David Ghysels, le créateur de Dinner in the Sky, est confiant pour la reprise du secteur de l'événementiel. Par contre, pour l'horeca, c'est plus compliqué, estime-t-il.

David Ghysels, le créateur de Dinner in the Sky, n'est pas trop inquiet pour le secteur de l'événementiel. Même s'il pense que la saison 2020 est "pliée", il croit en une reprise de ce secteur qui représente 80.000 emplois en Belgique. "C'est quoi un événement? C'est ce qui arrive et qui a de l'importance pour l'Homme. Et donc, crise ou pas crise, ce secteur va s'en remettre", nous a-t-il expliqué.

"On va se redresser, comme on l'a toujours fait."
David Ghysels
créateur de Dinner in the Sky

Dans l'immédiat, la crise du Coronavirus a forcé David Ghysels à repousser le lancement de sa nouvelle plateforme qui, dès le mois de juin, aurait dû permettre à douze chefs étoilés et à leurs clients de s'envoler pour un repas gastronomique au-dessus de la Place De Brouckère. Mais ce n'est que partie remise. Cette nouvelle plateforme, composée de huit tables rondes de quatre personnes, devrait s'élever dans le ciel bruxellois dès le mois de septembre. Surtout que cette nouvelle configuration devrait permettre aux gastronomes avides de sensations fortes de respecter les distanciations sociales.  

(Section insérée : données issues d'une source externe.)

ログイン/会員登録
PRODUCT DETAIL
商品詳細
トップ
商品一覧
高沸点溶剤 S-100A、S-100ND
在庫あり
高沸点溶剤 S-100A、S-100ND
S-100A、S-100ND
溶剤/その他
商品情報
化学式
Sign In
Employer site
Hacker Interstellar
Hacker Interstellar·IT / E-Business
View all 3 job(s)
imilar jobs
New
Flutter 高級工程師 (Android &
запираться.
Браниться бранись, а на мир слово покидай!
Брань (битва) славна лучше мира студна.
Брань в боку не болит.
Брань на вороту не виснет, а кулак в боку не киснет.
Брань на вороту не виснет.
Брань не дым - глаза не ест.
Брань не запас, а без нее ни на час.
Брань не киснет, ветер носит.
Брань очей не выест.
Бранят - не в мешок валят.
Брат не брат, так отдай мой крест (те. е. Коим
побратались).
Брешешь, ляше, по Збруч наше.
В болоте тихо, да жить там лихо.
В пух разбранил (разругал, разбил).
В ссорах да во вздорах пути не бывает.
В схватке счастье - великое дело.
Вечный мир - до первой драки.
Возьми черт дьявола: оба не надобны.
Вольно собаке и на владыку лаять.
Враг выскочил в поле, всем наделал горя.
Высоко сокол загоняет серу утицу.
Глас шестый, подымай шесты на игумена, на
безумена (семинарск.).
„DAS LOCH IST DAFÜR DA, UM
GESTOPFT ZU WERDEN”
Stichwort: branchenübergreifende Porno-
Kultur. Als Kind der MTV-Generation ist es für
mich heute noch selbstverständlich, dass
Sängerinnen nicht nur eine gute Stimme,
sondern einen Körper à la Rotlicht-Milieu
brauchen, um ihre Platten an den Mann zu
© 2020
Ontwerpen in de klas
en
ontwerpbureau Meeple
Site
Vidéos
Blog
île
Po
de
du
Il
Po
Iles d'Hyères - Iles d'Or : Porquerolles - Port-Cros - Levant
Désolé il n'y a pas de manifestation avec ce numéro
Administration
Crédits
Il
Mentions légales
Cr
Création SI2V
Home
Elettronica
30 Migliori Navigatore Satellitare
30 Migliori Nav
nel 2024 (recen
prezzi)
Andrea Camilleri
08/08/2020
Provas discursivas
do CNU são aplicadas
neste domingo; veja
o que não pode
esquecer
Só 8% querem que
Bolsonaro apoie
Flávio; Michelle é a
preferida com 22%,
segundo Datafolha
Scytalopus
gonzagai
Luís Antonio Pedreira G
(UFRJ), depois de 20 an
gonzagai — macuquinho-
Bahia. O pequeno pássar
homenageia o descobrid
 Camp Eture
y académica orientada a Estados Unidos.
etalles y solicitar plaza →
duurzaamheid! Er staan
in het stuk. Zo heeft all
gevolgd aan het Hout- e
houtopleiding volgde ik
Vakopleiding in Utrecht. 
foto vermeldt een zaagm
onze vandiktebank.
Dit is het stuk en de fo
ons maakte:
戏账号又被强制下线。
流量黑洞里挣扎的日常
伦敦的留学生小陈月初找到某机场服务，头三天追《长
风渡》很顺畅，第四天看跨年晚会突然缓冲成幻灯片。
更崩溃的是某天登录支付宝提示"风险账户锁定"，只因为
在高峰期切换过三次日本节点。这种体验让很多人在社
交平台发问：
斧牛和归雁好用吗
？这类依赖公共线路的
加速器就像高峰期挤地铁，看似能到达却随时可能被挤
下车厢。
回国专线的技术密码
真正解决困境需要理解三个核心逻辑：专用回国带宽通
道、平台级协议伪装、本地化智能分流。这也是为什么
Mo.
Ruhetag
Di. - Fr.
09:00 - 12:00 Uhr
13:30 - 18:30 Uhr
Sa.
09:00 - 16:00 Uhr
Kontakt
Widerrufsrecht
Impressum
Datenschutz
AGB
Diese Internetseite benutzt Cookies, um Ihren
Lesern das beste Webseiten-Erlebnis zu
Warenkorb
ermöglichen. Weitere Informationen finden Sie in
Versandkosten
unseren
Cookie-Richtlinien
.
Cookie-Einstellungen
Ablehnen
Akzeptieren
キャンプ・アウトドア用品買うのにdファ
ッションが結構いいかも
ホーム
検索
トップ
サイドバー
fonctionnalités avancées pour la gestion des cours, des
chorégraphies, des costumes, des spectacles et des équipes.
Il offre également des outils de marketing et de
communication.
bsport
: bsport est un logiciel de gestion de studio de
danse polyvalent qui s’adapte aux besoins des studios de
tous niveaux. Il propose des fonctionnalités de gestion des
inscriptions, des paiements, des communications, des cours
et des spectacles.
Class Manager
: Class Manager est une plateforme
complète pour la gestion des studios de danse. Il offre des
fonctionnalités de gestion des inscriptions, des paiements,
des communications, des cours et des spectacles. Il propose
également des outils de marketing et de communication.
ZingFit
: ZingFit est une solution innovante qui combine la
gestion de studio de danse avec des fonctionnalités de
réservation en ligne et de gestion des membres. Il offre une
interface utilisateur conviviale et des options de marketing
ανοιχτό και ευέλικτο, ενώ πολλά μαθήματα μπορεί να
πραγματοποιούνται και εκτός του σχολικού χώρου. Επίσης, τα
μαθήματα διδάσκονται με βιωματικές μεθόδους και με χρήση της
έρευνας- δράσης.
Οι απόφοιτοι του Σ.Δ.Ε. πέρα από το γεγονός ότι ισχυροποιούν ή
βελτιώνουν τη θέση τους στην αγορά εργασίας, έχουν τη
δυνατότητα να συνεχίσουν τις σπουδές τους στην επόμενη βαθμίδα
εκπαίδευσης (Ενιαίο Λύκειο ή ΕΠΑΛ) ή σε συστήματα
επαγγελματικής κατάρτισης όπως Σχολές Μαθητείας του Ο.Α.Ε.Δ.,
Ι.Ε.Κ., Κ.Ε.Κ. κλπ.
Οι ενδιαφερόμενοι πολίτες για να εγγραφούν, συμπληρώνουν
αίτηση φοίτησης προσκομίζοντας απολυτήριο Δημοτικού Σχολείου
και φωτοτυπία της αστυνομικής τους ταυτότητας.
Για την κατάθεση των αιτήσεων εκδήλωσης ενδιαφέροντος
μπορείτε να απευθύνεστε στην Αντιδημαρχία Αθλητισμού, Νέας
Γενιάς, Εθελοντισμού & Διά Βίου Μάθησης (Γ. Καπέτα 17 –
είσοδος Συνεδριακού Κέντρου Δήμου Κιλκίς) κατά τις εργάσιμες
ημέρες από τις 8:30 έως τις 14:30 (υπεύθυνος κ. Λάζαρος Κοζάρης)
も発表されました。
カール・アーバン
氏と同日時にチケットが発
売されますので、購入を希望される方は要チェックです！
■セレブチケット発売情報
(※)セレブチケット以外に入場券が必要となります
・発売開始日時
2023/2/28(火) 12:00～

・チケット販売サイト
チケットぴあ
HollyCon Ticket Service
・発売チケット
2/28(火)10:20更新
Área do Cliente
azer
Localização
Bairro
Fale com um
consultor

Plus intime, plus local et plus vertueux

Bien entendu, comme c'est le cas depuis le début de la crise, la question sera de savoir si le public et les entreprises vont suivre, s'ils seront au rendez-vous de la reprise. "J'y crois et on va se redresser, comme on l'a toujours fait", précise encore David Ghysels, estimant que l'événementiel est devenu un outil indispensable pour les entreprises et les villes. "Il faut créer l'événementiel pour exister, pour attirer les regards". Mais pour lui, l'événementiel, demain, sera sans doute plus intime, plus local et plus vertueux

"Quand on me parle de créativité, je trouve que ce sont les pouvoirs publics qui devront en faire preuve."
David Ghysels

Par contre, David Ghysels est plus inquiet pour le secteur de l'horeca. "J'entends qu'il faudra faire preuve de créativité, mais les restaurants ne sont jamais que des endroits où nous allons pour manger. Comment allons-nous faire si on ne peut exploiter qu'une partie de la surface des établissements", se demande celui qui, il y a quelques mois à peine, a lancé Gaufres & Waffles en compagnie de Michael Chiche, son bras droit, du chef Yves Mattagne et du fils de ce dernier, Sébastien.

"Quand on me parle de créativité, je trouve que ce sont les pouvoirs publics qui devront en faire preuve", estime-t-il. C'est à ce titre qu'il défend l'idée de la TVA déductible à 100%. "Cela fera venir des gens dans les restaurants et l'État sera gagnant car les gens demanderont leur souche, il n'y aura plus de noir", assure-t-il.

Gaufres & Waffles

Pour ses gaufres, comme pour le reste, l'entrepreneur devra se réinventer. Lancé en septembre, le concept Gaufres & Waffles était présent dans les galeries royales Saint-Hubert et au Food Market Wolf. Aujourd'hui, les initiateurs du projet cherchent de nouveaux endroits, des places où il y a du passage, comme c'est le cas des galeries du roi et de la reine.

100%
de déductibilité
David Ghysels défend l'idée de la TVA déductible à 100%. "Cela fera venir des gens dans les restaurants", assure-t-il.

"Nous ne voulons pas un endroit qui nous appartient, nous ne voulons pas de murs, c'est dans les gènes de la société", précise-t-il encore, ajoutant que ses associés et lui sont en train de développer le concept à l'étranger. Avant la crise, des discussions étaient en cours avec le Portugal et le Japon.

"Le soir, quand je vais me coucher, je dis souvent à ma femme qu'on vit un rêve, que l'on va se réveiller", raconte notre interlocuteur, qui met son temps à profit pour écrire. "Je réfléchis beaucoup également, je suis assez proche des jeunes. J'ai besoin de ce contact avec eux". C'est cela, sans doute, qui l'a poussé à écrire à Jean-François Raskin, le directeur de l'Ihecs, pour lui dire son envie d'enseigner. L'heure de la transmission a sonné.